Actually Caithness & Sutherland wasn't; just an extremely close (six votes) Tory win.* And oddly there's confusion over the labelling of the winner in Ross & Cromarty: he was not actually a member of either Liberal party. I've coloured the seat National Liberal because that's where he ended up.

*Con 33.5, Labour 33.4, Liberal 33.1. The defeated Liberal incumbent was the party's leader, Archibald Sinclair.


Title: Re: British Elections 1918-1945
Post by: Filuwaúrdjan on August 27, 2015, 05:28:47 PM
Caernarfon Boroughs (which probably wasn't spelt that way back then) would be a particularly well known example because it was represented by Lloyd George for many years; in this election it's those disjointed bits of pale blue on the north-west Wales coast between the yellow of Anglesey and the deepish red of the rest of Caernarfonshire.  Most of the others had gone by this time.

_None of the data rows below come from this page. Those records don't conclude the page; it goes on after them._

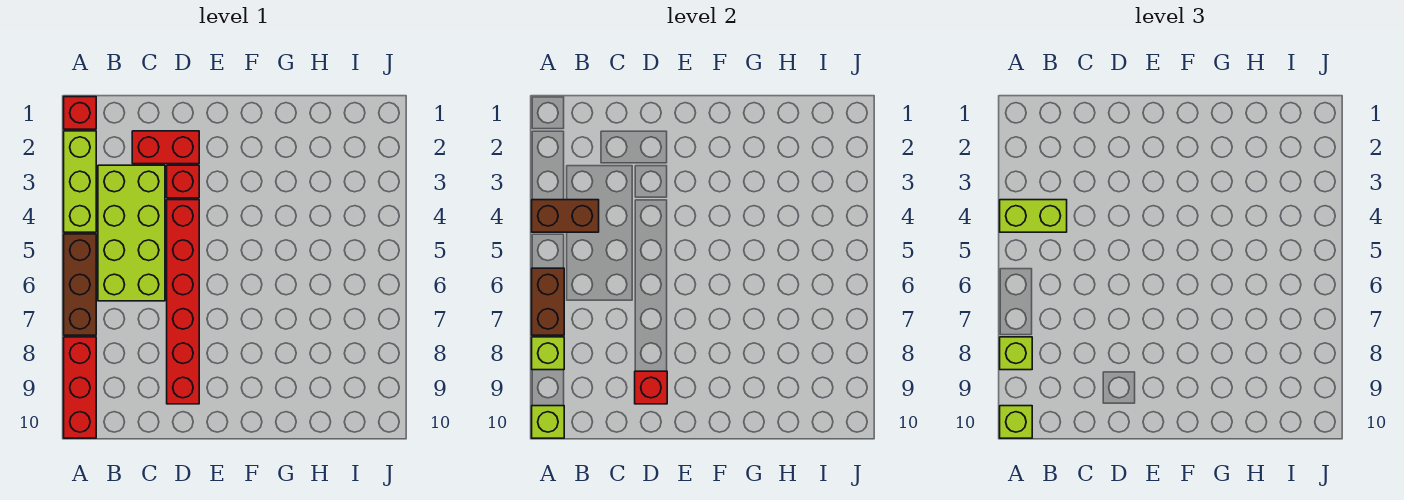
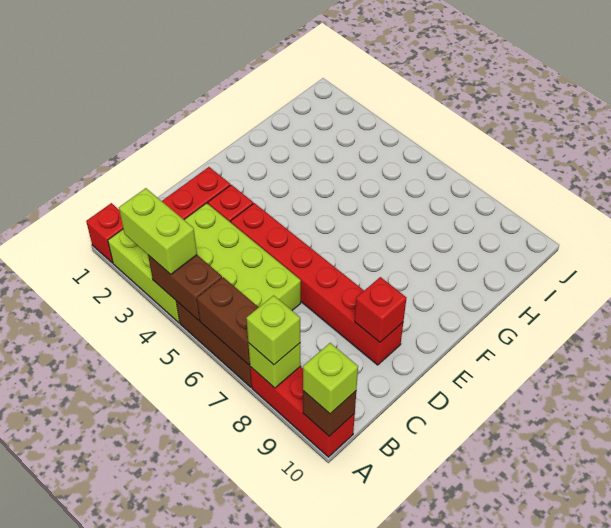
brown brick A4:B4 level 2 -> brown brick A4:A5 level 2
lime brick A4:B4 level 3 -> lime brick A3:A4 level 3
lime brick A10 level 2 -> brown brick A10 level 2

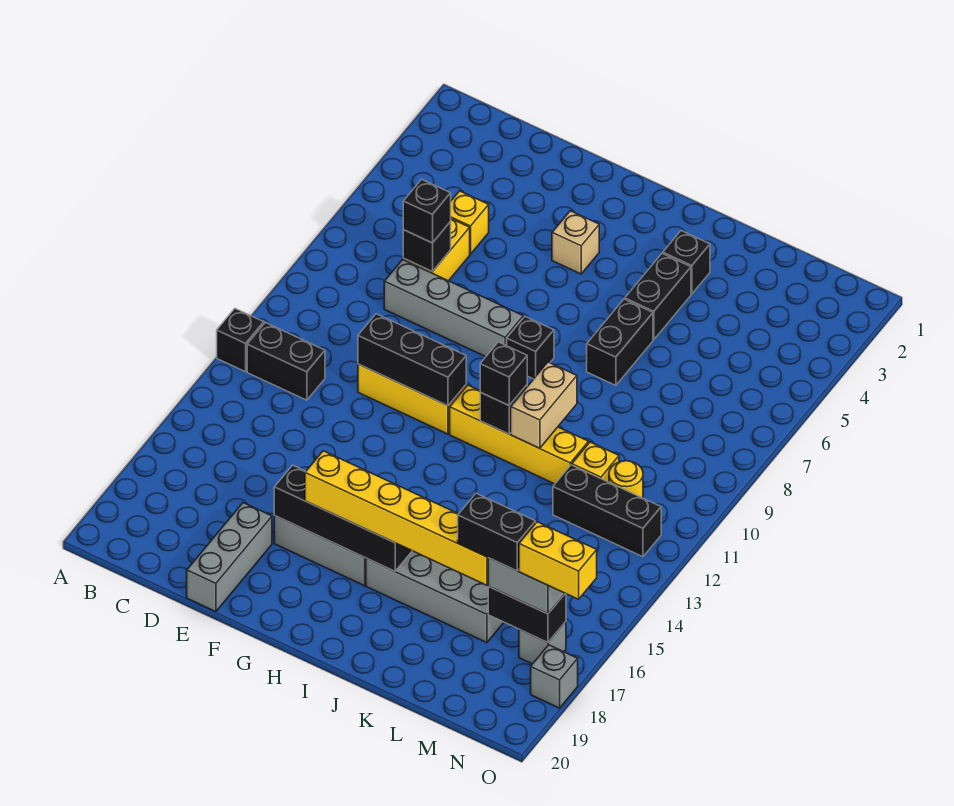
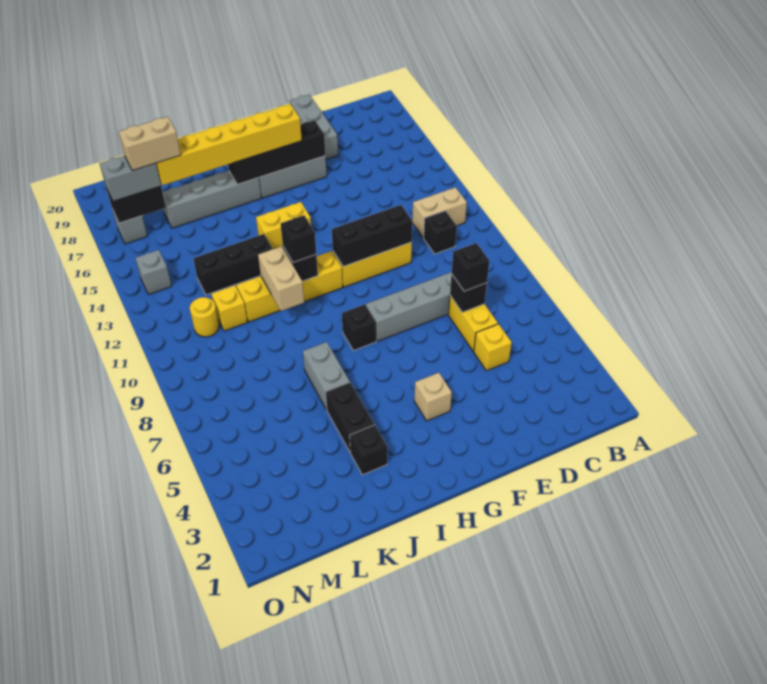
black brick A12 level 1 -> black brick C11 level 1
black brick B12:C12 level 1 -> tan brick B12:C12 level 1
black brick J6:J7 level 1 -> grey brick J6:J7 level 1
black brick L12:N12 level 1 -> black brick J13:L13 level 1
black brick L17:M17 level 4 -> tan brick L17:M17 level 4
yellow brick N17:O17 level 4 -> yellow brick H14:I14 level 1
grey brick O18 level 1 -> grey brick N14 level 1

And that one was only preserved because the incumbent at the time of the 1917 boundary review happened to be the Prime Minister...


Title: Re: British Elections 1918-1945
Post by: Filuwaúrdjan on September 02, 2015, 06:56:00 PM
One of the constituencies divided for the 1945 election, though in this case into not one, not two, not three, but four seats:

()

By the time of the 1935 election this monster of a seat had an electorate of 168,000...


Title: Re: British Elections 1918-1945
Post by: Filuwaúrdjan on September 07, 2015, 06:10:35 PM
Maps showing the number of times a given party won each constituency in the period with notes. Enjoy. (https://ippikin.wordpress.com/britain-1918-45/)


Title: Re: British Elections 1918-1945
Post by: DistingFlyer on September 07, 2015, 08:16:37 PM
Maps showing the number of times a given party won each constituency in the period with notes. Enjoy. (https://ippikin.wordpress.com/britain-1918-45/)


I'd say they're all three - useful, interesting and pretty.